RECORDED DATA:
▼▼▼
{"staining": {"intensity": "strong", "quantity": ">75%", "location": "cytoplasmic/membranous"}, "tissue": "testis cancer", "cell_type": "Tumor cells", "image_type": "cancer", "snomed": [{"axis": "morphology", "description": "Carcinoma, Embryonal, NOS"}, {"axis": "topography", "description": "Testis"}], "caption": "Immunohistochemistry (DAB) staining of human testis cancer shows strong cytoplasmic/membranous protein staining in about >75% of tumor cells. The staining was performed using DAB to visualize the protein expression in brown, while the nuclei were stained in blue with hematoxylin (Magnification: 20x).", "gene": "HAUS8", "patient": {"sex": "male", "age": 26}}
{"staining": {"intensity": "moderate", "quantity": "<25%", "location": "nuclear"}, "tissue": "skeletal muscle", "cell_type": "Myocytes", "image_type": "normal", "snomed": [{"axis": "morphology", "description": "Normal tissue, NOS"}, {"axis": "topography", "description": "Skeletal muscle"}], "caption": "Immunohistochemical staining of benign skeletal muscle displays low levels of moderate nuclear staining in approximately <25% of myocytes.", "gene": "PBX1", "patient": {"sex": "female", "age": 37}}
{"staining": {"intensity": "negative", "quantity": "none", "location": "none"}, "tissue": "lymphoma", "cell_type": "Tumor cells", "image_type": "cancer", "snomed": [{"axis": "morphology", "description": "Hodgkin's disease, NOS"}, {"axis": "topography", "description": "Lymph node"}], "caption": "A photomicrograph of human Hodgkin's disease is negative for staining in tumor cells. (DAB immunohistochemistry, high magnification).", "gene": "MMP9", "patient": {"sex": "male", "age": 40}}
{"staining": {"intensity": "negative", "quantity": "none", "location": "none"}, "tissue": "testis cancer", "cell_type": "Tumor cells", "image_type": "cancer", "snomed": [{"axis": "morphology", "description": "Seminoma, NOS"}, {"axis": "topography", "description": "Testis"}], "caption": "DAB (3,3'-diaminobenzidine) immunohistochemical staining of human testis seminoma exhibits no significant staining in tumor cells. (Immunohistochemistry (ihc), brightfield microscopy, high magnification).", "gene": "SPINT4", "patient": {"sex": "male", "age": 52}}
▲▲▲
TASK INSTRUCTIONS: Check each line of the listing for the word "high" and state how many lines contain it, with no other words.

SOLVED PROBLEM: 2